Oui, ton père, ce lourd, voulait attendre. Alors on a attendu. Parce que je n'aurais pas voulu qu'il regrette, parce que je voulais qu'il te désire autant que moi. On est partis en vacances à New York, comme un couple marié qui profite de la vie et des voyages qui seront galère avec un bébé, et puis un jour, quelques temps plus tard, il a voulu, autant que moi. Il était prêt, on s'est lancé, on a fêté nos 5 ans ensemble, et je suis tombée enceinte 3 jours après.

J'étais persuadée que tu étais une fille. Et parce que je ne te mentirai jamais (à part concernant la petite souris et le Père Noël), je ne te cacherai pas que j'en voulais une. Je voulais une chambre rose, des imprimés fleurs, lire des histoires de fées et acheter des bloomers. On m'a annoncé à 12 semaines et 5 jours que tu étais, "à 90%, un petit gars". Je n'en revenais pas. J'ai d'abord cru qu'ils s'étaient trompés. Et puis quand je me suis rendue à l'évidence, après 3 avis concordants, j'ai appris à me projeter avec un petit garçon.
Ce fût totalement inutile, je t'ai aimé plus que tout dès que je t'ai rencontré. Fille ou garçon, j'en avais plus rien à foutre, tu es né, je t'ai dit "mon bébé" et je t'ai gardé quelques instants, tout sale contre moi, éperdument amoureuse. Voilà, tu étais mon fils.

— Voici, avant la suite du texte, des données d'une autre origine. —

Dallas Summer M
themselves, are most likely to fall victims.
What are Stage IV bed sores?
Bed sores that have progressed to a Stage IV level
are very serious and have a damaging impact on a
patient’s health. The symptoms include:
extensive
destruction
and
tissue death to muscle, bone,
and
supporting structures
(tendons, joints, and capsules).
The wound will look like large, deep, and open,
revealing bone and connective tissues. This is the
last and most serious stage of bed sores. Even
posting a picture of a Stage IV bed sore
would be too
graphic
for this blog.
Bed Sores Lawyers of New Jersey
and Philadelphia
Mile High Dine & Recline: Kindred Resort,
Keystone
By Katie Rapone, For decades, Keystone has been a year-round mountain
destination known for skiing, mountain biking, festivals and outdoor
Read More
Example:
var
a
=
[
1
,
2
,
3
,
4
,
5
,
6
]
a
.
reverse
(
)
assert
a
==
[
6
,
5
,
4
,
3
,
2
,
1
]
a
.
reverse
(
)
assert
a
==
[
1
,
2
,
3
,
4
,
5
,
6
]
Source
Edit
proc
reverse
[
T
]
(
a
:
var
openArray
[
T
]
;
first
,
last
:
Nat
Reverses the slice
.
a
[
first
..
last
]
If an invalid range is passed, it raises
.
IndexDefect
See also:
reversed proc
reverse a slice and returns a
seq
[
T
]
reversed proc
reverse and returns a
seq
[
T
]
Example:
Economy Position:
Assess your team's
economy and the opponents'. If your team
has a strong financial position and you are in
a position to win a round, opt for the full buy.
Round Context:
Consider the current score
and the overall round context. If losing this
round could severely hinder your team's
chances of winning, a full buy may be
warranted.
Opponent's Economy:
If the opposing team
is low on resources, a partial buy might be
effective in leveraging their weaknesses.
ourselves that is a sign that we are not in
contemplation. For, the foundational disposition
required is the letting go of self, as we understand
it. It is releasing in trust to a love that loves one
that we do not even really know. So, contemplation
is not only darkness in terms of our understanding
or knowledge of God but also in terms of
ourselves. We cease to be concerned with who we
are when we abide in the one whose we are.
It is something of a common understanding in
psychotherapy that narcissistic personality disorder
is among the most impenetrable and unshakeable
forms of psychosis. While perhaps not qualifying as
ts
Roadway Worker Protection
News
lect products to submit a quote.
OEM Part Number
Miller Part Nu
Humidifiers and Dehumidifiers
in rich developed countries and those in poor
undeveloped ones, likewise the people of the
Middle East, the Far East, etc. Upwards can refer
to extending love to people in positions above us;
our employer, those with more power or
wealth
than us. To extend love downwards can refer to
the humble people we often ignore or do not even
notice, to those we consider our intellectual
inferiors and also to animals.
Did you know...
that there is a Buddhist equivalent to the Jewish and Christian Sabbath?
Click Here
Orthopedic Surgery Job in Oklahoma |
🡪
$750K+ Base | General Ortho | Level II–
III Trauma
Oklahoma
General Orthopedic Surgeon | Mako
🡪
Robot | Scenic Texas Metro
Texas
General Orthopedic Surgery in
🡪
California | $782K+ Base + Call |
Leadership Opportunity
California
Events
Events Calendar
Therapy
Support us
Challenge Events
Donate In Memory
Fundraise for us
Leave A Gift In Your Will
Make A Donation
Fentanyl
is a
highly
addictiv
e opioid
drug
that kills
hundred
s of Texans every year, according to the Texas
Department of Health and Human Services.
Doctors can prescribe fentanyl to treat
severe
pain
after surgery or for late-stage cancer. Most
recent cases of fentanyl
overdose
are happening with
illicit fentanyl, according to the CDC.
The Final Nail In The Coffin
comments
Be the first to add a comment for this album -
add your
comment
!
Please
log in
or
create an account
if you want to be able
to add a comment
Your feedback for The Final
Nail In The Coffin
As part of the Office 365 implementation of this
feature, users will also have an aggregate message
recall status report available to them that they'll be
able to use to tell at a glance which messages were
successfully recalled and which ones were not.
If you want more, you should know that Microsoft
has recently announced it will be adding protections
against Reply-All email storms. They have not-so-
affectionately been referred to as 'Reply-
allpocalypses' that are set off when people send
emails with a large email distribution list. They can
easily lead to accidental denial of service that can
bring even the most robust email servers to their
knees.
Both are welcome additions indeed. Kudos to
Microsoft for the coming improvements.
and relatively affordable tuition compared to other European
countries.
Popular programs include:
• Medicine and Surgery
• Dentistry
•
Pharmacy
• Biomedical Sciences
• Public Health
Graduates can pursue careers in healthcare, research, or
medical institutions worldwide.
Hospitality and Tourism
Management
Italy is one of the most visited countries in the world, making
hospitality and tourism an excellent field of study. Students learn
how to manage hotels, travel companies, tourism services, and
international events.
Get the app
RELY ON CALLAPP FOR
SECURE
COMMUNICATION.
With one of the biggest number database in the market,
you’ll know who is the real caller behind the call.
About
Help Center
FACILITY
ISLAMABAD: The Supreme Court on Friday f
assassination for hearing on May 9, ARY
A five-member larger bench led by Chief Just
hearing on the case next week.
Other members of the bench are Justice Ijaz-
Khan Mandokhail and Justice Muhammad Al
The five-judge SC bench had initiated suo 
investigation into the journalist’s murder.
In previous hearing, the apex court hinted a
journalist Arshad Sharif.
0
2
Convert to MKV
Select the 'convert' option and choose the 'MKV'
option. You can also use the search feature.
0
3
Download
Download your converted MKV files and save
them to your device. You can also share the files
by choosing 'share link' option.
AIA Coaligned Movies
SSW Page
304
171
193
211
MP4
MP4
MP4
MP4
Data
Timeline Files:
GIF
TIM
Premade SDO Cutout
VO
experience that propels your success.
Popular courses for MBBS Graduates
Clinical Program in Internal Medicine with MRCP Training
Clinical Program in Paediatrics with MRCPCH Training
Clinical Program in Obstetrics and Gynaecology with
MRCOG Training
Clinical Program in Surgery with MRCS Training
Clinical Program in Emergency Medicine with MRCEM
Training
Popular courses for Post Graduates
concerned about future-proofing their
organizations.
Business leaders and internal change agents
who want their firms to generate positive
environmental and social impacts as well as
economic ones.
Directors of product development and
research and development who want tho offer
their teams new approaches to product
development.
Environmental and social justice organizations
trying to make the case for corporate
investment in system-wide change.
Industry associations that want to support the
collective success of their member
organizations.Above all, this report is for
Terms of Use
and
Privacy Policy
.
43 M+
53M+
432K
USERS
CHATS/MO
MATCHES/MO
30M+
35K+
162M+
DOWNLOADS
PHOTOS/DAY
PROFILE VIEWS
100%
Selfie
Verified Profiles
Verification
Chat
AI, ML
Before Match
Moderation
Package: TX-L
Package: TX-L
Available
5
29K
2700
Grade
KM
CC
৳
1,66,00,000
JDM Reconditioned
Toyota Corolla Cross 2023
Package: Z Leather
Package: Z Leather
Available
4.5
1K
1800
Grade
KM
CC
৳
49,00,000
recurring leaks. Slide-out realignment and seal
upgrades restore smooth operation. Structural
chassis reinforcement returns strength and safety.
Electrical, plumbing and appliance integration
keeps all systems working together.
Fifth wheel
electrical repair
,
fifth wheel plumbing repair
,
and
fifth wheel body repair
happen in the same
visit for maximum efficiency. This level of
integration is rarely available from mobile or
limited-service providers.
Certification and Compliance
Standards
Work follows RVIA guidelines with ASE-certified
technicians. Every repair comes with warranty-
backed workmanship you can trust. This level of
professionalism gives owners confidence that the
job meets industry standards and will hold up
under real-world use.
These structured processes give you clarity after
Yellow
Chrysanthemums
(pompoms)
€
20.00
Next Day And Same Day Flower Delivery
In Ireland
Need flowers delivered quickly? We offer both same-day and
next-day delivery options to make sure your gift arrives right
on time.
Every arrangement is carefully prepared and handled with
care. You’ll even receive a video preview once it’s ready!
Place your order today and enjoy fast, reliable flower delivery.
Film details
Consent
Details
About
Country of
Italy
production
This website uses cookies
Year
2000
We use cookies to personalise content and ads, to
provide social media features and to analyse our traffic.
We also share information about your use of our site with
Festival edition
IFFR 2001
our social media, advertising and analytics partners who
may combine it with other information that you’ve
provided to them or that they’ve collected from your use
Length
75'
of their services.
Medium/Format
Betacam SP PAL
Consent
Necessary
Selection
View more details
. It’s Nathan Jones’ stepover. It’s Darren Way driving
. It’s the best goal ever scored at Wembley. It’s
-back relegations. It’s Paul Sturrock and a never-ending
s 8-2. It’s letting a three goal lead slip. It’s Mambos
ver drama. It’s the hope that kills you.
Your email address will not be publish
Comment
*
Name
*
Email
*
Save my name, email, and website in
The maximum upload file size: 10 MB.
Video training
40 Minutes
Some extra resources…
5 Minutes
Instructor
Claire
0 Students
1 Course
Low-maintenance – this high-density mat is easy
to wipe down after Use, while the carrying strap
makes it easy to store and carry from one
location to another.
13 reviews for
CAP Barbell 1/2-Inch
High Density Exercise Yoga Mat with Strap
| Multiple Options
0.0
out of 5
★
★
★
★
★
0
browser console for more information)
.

Tu as 11 mois aujourd'hui, et je n'ai pas vu cette -presque- année passer, pourtant tu es là, immense, parfois je me demandais comment tu allais bien pouvoir grandir en ne faisant aucune sieste. Mais en dépit de tes siestes ratées, tu portais du 3 mois à 3 semaines et du 18 mois à 9 neuf mois, donc bon... Tu as 11 mois aujourd'hui, et j'aime te voir sourire avec les yeux, nous faire des câlins, et te promener en t'accrochant partout. Tu marches en crabe, avec l'appui que tu trouves sur ton passage.  Je t'ai grillé, tu te fais des petits suspenses de temps en temps, en te lâchant complètement. Tu ris beaucoup, tu râles énormément, et tu joues à "coucou-caché" en faisant celui qui se cache derrière sa couverture. Quand je réalise que tu as compris ce jeu, je me dis que tu es incroyablement grand.
Tu me tends les bras de toutes tes forces et tu ris tellement que tu perds ton souffle parfois. Et je me demande comment je faisais pour vivre avant toi. Comme la vie devait être fade.
Sans le vouloir, et sans le savoir, tu guéris un peu plus chaque jour les petites fissures de mon coeur tout cabossé.

Ton père a bien fait d'attendre. Tu aurais été un caprice alors que tu es un cadeau.
Et la vie a bien fait de m'offrir un garçon. Je voulais une poupée, et j'ai eu un bébé.

Merci pour ces 11 mois pleins de magie et de bave. C'est fatiguant et merveilleux.

Joyeux -dernier- moisniversaire mon fils chéri.



© Ourson Chéri



Commentaires

Amelie Daudrix a dit…
Cela fait quelques temps que je te lis, autant sur Instagram que sur ton blog et je me reconnais tellement quand je lis tes posts...
Cela fait 5 ans que nous sommes ensemble avec mon chéri et j'aimerais tellement avoir un enfant! Mais lui aussi veut attendre... Alors je patiente... En espérant bientot connaître le bonheur d'être maman :)
Continue d'égayer nos journée avec tes articles qui respirent l'amour!